Fig. 4: Experimental triple phase transition in a non-Hermitian Floquet quasicrystal.

a, Three simultaneous phase transitions are shown from top to bottom. The two regimes of the triple phase transition are separated from left to right by the vertical dashed line. Top: for β < β_c (left), the quasicrystal is expected to be in a topologically non-trivial phase, owing to the formation of point-energy gaps with non-zero winding w = 1. The quasienergy spectra are obtained from numerical diagonalization of the Floquet propagator with periodic boundary conditions.

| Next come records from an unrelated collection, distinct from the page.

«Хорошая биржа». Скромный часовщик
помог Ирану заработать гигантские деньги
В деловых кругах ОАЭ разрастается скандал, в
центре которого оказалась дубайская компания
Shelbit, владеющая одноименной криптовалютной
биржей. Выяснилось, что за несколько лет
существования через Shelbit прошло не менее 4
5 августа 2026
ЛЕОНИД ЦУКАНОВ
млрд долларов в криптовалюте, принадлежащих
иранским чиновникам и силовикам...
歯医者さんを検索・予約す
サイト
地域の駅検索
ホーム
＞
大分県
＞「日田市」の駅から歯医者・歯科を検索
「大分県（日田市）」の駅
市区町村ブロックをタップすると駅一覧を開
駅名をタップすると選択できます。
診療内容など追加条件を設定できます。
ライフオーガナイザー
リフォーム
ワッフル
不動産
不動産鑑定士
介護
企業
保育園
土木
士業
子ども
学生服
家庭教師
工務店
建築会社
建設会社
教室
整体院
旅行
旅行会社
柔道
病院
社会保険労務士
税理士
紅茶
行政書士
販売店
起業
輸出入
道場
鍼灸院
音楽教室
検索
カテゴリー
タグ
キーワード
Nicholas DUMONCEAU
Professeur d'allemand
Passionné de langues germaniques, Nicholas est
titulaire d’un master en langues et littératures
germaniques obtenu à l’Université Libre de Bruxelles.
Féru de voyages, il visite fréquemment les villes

For β > β_c (right), the topological phase changes, as the spectrum becomes real and the winding changes. Centre: for β < β_c (left), the quasicrystal is in the broken PT phase, which is marked by the exponential growth λ of the overall energy \({{\sum }_{n}|{u}_{n}^{m}|}^{2}+{|{v}_{n}^{m}|}^{2}\propto {{\rm{e}}}^{{\rm{\lambda }}m}\) in time. For β > β_c (right), the system changes to the unbroken PT phase, where the spectrum becomes real, and the overall energy becomes on-average constant. Bottom: for β < β_c (left), the quasicrystal is in the delocalized phase, which is marked by a monotonic increase of the second moment that indicates strong spatial spreading of the wavefunction. For β > β_c (right), all eigenstates become exponentially localized, which is marked by the extremely low and bounded second moment. All experiments are based on single-site excitations. The experimental data agree well with the predicted transition point at β_c = 0.275π. The grey areas mark the tolerance regions of expected deviations owing to limited accuracy in the lattice parameters (Methods). b, Although a direct measurement of the winding number is not possible with the experimental setup, we observe light localization at a topological interface (top, β₁ = 0.70β_c and β₂ = 1.03β_c compared with a trivial interface (bottom, β₁ = 0.70β_c and β₂ = 0.89β_c), where light does not localize at the interface. The localization at the interface vanishes, as soon as the right medium exceeds critical coupling β_c, such that both sides would have the same topological winding w = 1.